Digestible Womanhood Only Exists Digitally

By: Ayatain Ali

Identity presentation for women is a paradox, a liberating prison. It is my sisters being puppeteered, unaware of it because the confines of the box are vast and ever-expanding. Who pulls the threads when reality exists in various spaces? Perhaps more pressing is the question of whether awareness is even necessary when the illusion of choice provides enough bliss. 

As digital spaces have evolved, a widespread yet individualized need to market yourself as an aesthetic class to prove your worth has emerged. “Aesthetic” has changed from an academic term and a tool used by auteurs and artists to a defining characteristic of our identities. It can refer to both individual taste and a nonspecific proxy for beauty. This shift has brought about the development, co-opting, and even erasure of subcultures. Since culture is not as crucial in creating Gen Z’s identities as it was for millennials, Gen Z is better equipped to approach culture as a playground with less self-conscious contradiction.  For them, digital is the mainstream, and it’s disposable. 

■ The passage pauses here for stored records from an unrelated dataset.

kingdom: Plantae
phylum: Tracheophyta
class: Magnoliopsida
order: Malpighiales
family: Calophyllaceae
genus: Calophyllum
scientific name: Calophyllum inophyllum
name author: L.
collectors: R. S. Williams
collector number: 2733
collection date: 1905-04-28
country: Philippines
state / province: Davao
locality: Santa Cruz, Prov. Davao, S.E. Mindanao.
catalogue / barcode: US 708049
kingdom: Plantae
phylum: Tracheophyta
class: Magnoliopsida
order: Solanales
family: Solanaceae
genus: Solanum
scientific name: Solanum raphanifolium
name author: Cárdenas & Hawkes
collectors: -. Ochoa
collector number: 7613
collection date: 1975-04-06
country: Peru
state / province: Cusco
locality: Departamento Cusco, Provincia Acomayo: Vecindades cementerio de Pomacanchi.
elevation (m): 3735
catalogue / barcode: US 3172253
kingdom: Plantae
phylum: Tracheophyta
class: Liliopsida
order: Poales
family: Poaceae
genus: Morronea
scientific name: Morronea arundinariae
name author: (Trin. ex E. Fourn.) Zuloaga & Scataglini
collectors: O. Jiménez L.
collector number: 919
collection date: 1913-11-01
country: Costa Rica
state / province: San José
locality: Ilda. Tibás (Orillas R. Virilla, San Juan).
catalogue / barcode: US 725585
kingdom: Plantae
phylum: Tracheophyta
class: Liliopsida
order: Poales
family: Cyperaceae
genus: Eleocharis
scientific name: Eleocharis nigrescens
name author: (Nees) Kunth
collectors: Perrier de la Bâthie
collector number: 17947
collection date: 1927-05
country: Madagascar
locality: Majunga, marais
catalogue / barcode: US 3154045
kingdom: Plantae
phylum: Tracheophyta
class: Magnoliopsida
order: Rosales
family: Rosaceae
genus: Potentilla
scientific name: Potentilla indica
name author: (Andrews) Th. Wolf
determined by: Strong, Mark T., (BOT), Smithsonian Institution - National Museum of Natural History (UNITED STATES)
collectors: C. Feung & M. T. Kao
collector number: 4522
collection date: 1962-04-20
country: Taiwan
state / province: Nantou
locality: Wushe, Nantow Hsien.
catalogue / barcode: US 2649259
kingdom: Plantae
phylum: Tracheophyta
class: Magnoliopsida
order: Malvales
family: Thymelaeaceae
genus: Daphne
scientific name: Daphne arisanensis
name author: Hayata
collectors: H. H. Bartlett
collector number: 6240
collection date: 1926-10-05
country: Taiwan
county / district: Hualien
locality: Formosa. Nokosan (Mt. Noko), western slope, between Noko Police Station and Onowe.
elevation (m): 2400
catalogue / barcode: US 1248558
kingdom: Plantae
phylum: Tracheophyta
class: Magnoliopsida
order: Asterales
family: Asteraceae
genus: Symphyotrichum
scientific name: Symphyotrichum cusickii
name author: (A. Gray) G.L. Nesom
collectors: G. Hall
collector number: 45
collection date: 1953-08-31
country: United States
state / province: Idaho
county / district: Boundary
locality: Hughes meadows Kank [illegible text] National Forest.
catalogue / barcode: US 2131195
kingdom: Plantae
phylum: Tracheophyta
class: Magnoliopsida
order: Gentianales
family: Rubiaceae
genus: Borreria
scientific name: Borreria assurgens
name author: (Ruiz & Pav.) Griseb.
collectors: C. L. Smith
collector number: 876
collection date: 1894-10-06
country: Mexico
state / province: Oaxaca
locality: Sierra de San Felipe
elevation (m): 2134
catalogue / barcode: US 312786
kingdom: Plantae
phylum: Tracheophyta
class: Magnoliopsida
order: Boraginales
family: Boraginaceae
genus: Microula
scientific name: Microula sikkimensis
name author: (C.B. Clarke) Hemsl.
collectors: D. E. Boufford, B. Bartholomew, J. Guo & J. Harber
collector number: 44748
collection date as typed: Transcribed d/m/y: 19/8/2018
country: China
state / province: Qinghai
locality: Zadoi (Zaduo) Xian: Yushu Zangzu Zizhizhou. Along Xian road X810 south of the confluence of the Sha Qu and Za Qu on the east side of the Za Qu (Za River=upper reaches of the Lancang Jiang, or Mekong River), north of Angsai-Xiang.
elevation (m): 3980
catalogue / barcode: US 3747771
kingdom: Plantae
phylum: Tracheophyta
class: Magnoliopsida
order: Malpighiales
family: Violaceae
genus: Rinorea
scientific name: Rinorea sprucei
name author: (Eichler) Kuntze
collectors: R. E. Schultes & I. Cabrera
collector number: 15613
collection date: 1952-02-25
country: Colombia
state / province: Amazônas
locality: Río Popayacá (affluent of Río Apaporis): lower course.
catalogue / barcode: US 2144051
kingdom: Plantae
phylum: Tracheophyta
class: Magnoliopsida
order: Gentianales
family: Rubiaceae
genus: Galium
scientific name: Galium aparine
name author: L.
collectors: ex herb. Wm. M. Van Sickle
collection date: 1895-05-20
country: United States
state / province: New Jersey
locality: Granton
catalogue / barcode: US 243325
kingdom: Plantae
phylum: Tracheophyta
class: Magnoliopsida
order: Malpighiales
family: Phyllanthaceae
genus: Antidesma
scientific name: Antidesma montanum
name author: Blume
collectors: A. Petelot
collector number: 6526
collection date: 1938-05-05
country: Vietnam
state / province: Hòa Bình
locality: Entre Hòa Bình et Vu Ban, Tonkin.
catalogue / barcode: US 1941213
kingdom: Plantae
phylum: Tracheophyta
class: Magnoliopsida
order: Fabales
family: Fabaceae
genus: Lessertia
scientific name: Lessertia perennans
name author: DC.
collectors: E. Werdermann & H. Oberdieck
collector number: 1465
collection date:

The ones who came before us could symbolize their individual rebellion through a pierced septum, but there is no “unique” anymore. Even though there isn’t a lot of unanimous hype behind specific aesthetics, our culture hasn’t cared less about them. People still aestheticize their everyday lives, which is a part of the Zoomer/millennial motto to romanticize your daily life and be the main character of your story. This may be a response to the past few decades’ turbulent political and social atmosphere or a consequence of being raised by the internet and increased media consumption. 

Romanticization is also part of performing femininity, such as through online conventions that differentiate between types of girls, which has become increasingly specific and abstract. Some popular examples are; ‘sad girl,’ ‘clean girl,’ ‘blueberry/strawberry/tomato/coconut or onion girls.’ Young people, predominantly girls, yearn for identity and community. However, online aesthetics develop alongside commodification, sold to us with community despite the absence of community. All that exists is a general look and feel. Yet, we’re pushed more and more towards buying things and making buying things our identity. 

An extension of the source of the appeal of such over-complicated niches stems from widespread celebrity idolisation. This phenomenon is the latest branding and PR technique, a masterful manipulation tool. When Hailey Bieber can dye her hair brown and the internet receives it as a personalized innovation labeled ‘cinnamon cookie butter hair’, she’s the genius benefitted by the world of girls seeking a pre-validated aesthetic sense to call their own. 

Algorithms have fragmented online spaces into taste communities; there is no objective mainstream. A TikTok video could blow up in the blink of an eye, creating yet another micro-trend — a problem criticized for creating unsustainable aspirations of constant buying and consumption thanks to the never-ending influx of new. Various micro-trends, however, have grown into macro ones.

Fashion brands now frequently employ phrases like “Cottagecore,” “Coconut Girl,” and “Y2K” to describe their wares, helping their items rise in Google search results. Consequently, the well-known phenomenon that clearance rack clothes result from numerous decisions made by higher-ups no longer applies. Instead, there is a trickle-up and trickle-across effect because said trends immediately impact mainstream merchants and fashion designers.

The cycle of niches eventually being subsumed by the mainstream has happened over generations, but the internet has sped this process up at an unrecognizable rate. Nowadays, a subculture is co-opted prior to it being developed. As many posts were genuinely informative about cottage core, many only showed it as an aesthetic, an identity adopted as a complete performance. That is what all subcultures turned aesthetics have been transformed into; the aesthetics are watered-down, gentrified versions of their respective subcultures. Using these aesthetics to self-identify is a continuation of the commercialization of fashion and subcultures until they essentially have no cultural meaning. 

Apart from aesthetic communities, some practices and concepts are aestheticized and given feminine labels like “girl dinners” and “hot girl walks.” Dinner preparation has historically been a woman’s responsibility in the household. ‘Girl dinner ’ has the advantage of dispelling the notion that you must cook anything; you simply put it together. As a result, you shift from believing that food production makes it excellent and qualifies you as a woman to considering that having food defines you as a valid woman. 

We are on a quest to crack the code for digestible womanhood, the recipe for which keeps changing. Don’t build a home on the fragile grounds of a hashtag; they are all susceptible to floods that keep coming without warning, and you will drown trying to find a life raft, a new way to live. Many argue, saying, “Let people enjoy things.” If only it were indeed that, but there is a sinister essence to this revolution described above. It taints and distorts identity cyclically, a machine we keep powering up. It fills up the land, soaks up the water, and paints the clouds gray. 

There is little hope, but that too in the form of dispersed communities. When profit-seeking at the expense of women being used as pawns is concluded, we will overcome this; it starts with you refusing to be shepherded.